PROBLEM | Put every line of text from the items below into one numbered list, leaving out any blank lines.

--- START ---

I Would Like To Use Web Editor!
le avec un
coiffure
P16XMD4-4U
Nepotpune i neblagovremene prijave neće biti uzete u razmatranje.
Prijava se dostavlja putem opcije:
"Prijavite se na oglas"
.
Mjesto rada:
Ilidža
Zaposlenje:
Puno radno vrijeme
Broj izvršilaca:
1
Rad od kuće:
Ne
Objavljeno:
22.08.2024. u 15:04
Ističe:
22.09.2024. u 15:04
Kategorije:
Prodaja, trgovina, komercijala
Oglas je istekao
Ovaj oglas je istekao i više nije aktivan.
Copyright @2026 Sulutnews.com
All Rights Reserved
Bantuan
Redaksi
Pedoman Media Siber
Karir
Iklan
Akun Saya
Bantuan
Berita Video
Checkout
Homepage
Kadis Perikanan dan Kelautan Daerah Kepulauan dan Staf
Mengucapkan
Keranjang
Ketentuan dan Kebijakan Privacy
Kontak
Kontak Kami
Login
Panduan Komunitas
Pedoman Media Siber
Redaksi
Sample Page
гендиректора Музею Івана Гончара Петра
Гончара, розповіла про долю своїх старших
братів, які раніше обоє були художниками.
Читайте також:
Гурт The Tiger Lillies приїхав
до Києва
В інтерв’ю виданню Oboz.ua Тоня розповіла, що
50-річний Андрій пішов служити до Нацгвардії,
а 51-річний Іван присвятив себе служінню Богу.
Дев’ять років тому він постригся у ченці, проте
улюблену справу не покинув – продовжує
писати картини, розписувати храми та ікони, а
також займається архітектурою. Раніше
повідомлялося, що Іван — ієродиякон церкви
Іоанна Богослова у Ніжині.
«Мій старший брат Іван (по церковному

--- END ---

PROBLEM SOLUTION |
1. I Would Like To Use Web Editor!
2. le avec un
3. coiffure
4. P16XMD4-4U
5. Nepotpune i neblagovremene prijave neće biti uzete u razmatranje.
6. Prijava se dostavlja putem opcije:
7. "Prijavite se na oglas"
8. .
9. Mjesto rada:
10. Ilidža
11. Zaposlenje:
12. Puno radno vrijeme
13. Broj izvršilaca:
14. 1
15. Rad od kuće:
16. Ne
17. Objavljeno:
18. 22.08.2024. u 15:04
19. Ističe:
20. 22.09.2024. u 15:04
21. Kategorije:
22. Prodaja, trgovina, komercijala
23. Oglas je istekao
24. Ovaj oglas je istekao i više nije aktivan.
25. Copyright @2026 Sulutnews.com
26. All Rights Reserved
27. Bantuan
28. Redaksi
29. Pedoman Media Siber
30. Karir
31. Iklan
32. Akun Saya
33. Bantuan
34. Berita Video
35. Checkout
36. Homepage
37. Kadis Perikanan dan Kelautan Daerah Kepulauan dan Staf
38. Mengucapkan
39. Keranjang
40. Ketentuan dan Kebijakan Privacy
41. Kontak
42. Kontak Kami
43. Login
44. Panduan Komunitas
45. Pedoman Media Siber
46. Redaksi
47. Sample Page
48. гендиректора Музею Івана Гончара Петра
49. Гончара, розповіла про долю своїх старших
50. братів, які раніше обоє були художниками.
51. Читайте також:
52. Гурт The Tiger Lillies приїхав
53. до Києва
54. В інтерв’ю виданню Oboz.ua Тоня розповіла, що
55. 50-річний Андрій пішов служити до Нацгвардії,
56. а 51-річний Іван присвятив себе служінню Богу.
57. Дев’ять років тому він постригся у ченці, проте
58. улюблену справу не покинув – продовжує
59. писати картини, розписувати храми та ікони, а
60. також займається архітектурою. Раніше
61. повідомлялося, що Іван — ієродиякон церкви
62. Іоанна Богослова у Ніжині.
63. «Мій старший брат Іван (по церковному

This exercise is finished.